Spatial Regression
A Practical Introduction
“Everything is related to everything else, but near things are more related than distant things.”
- Waldo Tobler (1970)
Preface
The central principles of this project highlight the contrasts between spatial regression models and OLS models; showcase the strategies to detect and handle spatial autocorrelation; and discuss applications of spatial regression. This short treatment on spatial regression will show how to create visualizations of spatial data, estimate spatial relationships, and make predictions and inferences based on the results of your spatial models. Further, we will discuss how to avoid incorrect standard errors due to spatial autocorrelation and increase confidence in statistical inference.
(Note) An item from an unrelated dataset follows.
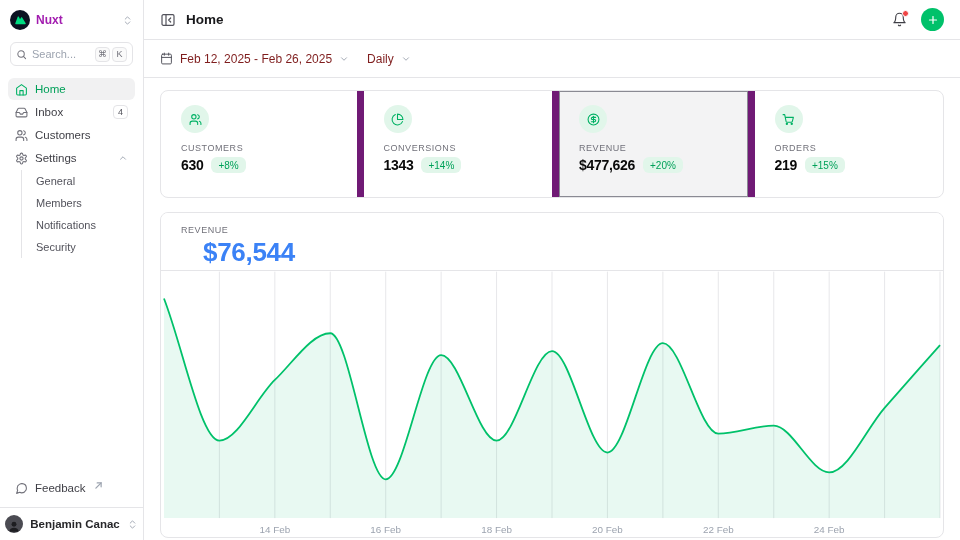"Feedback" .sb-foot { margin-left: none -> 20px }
In the first chapter, we summarize the basic concepts and methodology of geospatial analysis, map a variable of interest, and introduce the basic concept of spatial autocorrelation. In the second chapter, we discuss spatial autocorrelation in detail. We present formal statistical tests, and how to conduct them in R, for autocorrelation. We cover both global autocorrelation with Moran’s \(I\) statistic and local autocorrelation with Local Moran’s \(I\) or Local Indicators of Spatial Association (LISA). We also introduce spatial modeling and show how it violates the Gauss-Markov assumptions of ordinary least squares. In chapter three, we discuss the two dominant methods used to purge autocorrelation from statistical models: the spatial lag model and the spatial error model. We also cover some more advanced spatial modeling techniques. In chapter four, we return to our applied example and work through a full spatial analysis of the relationship between the rate of college education and the poverty rate in census tracts in Brooklyn, New York. We end by showing how to implement one of the more advanced models presented in chapter three.
Prerequisites
We assume that readers have a basic proficiency in R, data analysis, and introductory probability theory/statistics. While each topic is presented in an applied manner, and the overall mathematical complexity is low, a basic background in statistics is necessary to understand the fundamental concepts discussed throughout this guide. At the most basic level, a working knowledge of the Gauss-Markov assumptions, statistical inference, and programming with library(tidyverse) is needed. Further, some basic experience working with spatial data, library(sf), and making maps would be extremely helpful.
Before following along with the applied example, be sure to install and load the packages below:
## The Following Packages Are Used for the Analysis
library(tidyverse)
library(stringr)
library(readr)
library(sf)
library(spdep)
library(stargazer)
library(spatialreg)
library(patchwork)
library(GWmodel)
library(magrittr)